Task details
The result should be an exact copy of the data, free of pictures.

Data segment
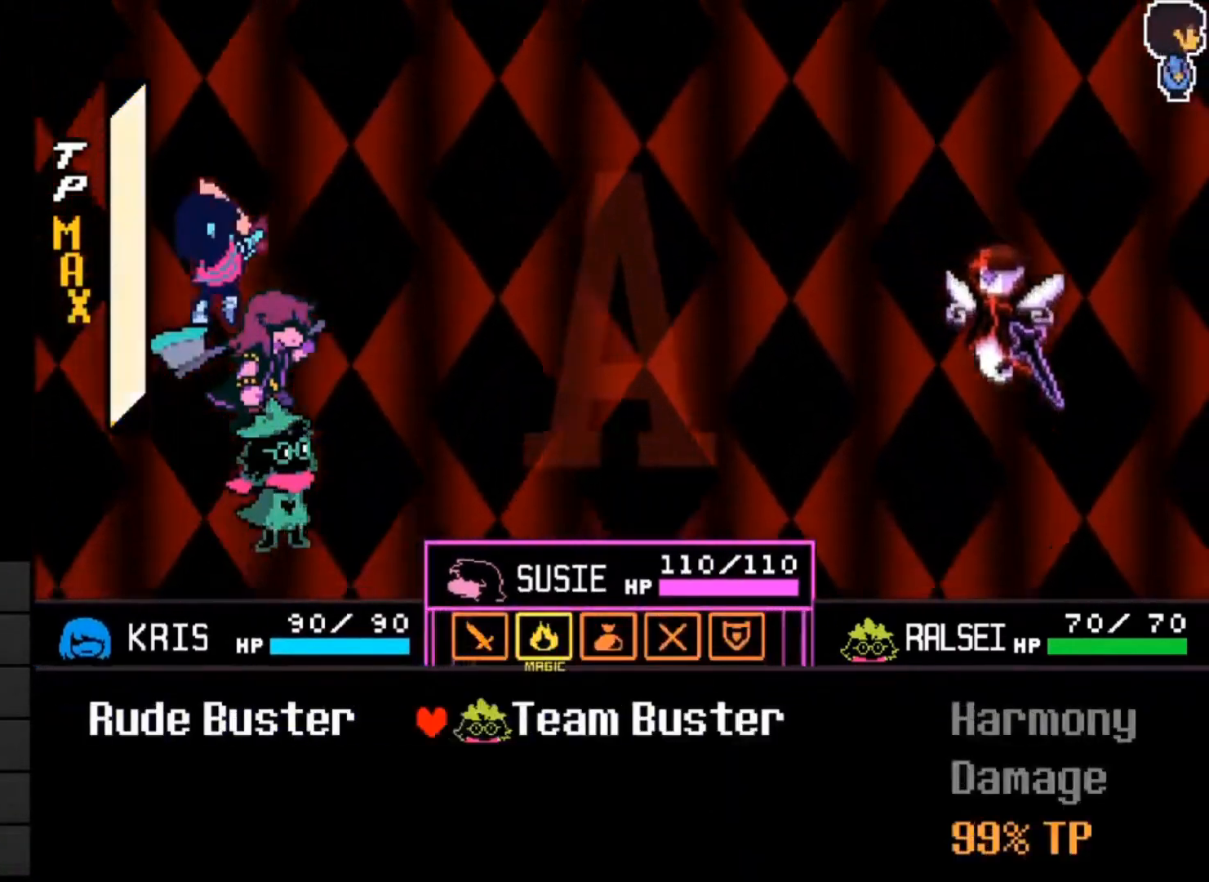
{"keys": [], "events": [[67, "z", "down"], [133, "z", "up"], [233, "z", "down"], [267, "z", "up"]]}
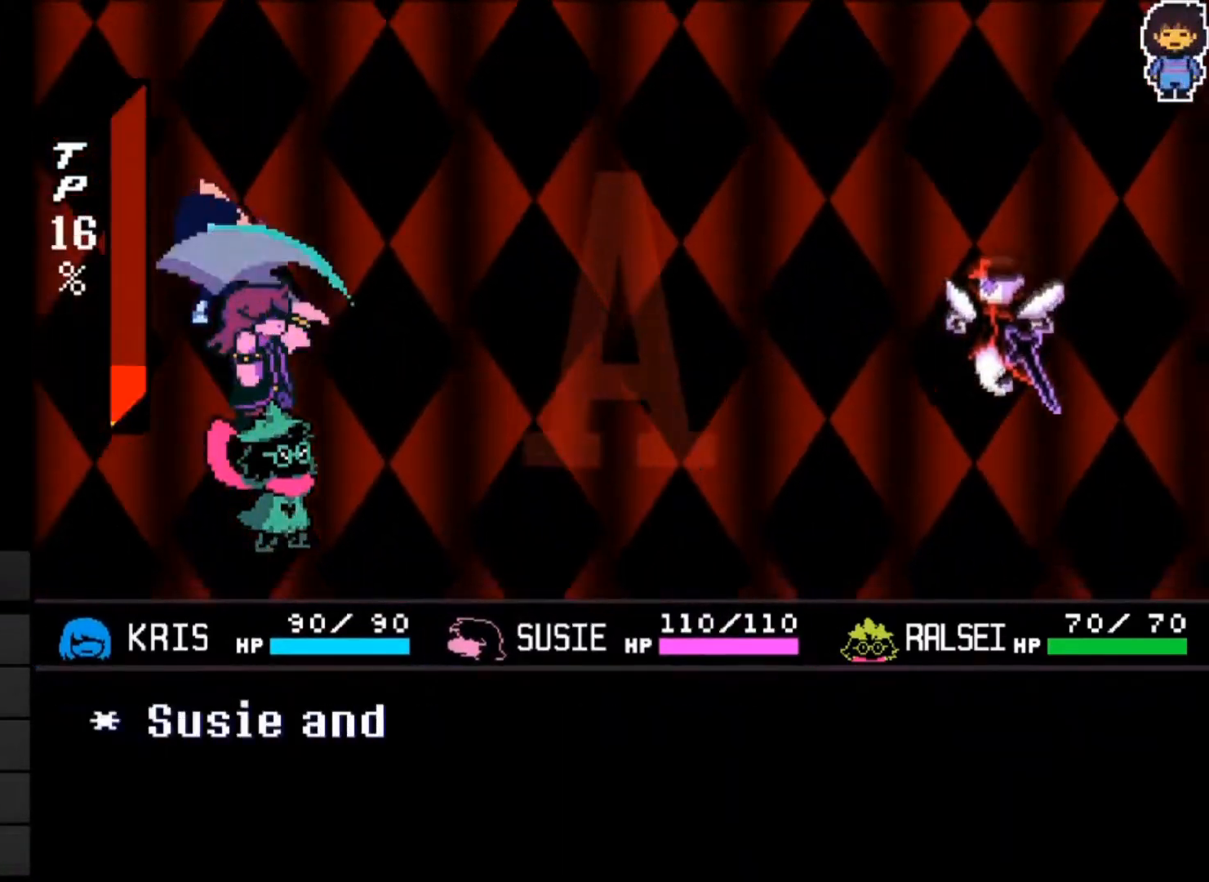
{"keys": [], "events": []}
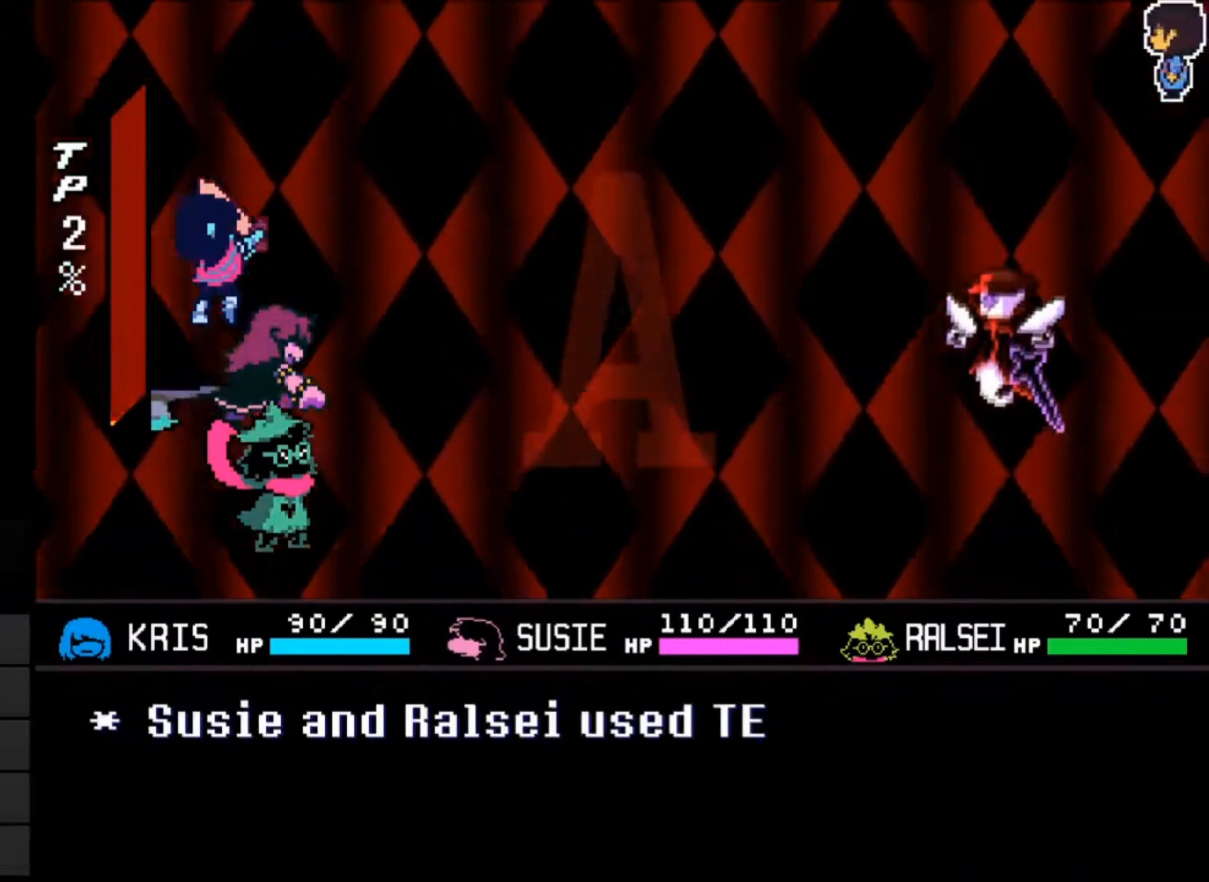
{"keys": [], "events": []}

Written answer
{"keys": [], "events": [[67, "z", "down"], [133, "z", "up"], [233, "z", "down"], [267, "z", "up"]]}
{"keys": [], "events": []}
{"keys": [], "events": []}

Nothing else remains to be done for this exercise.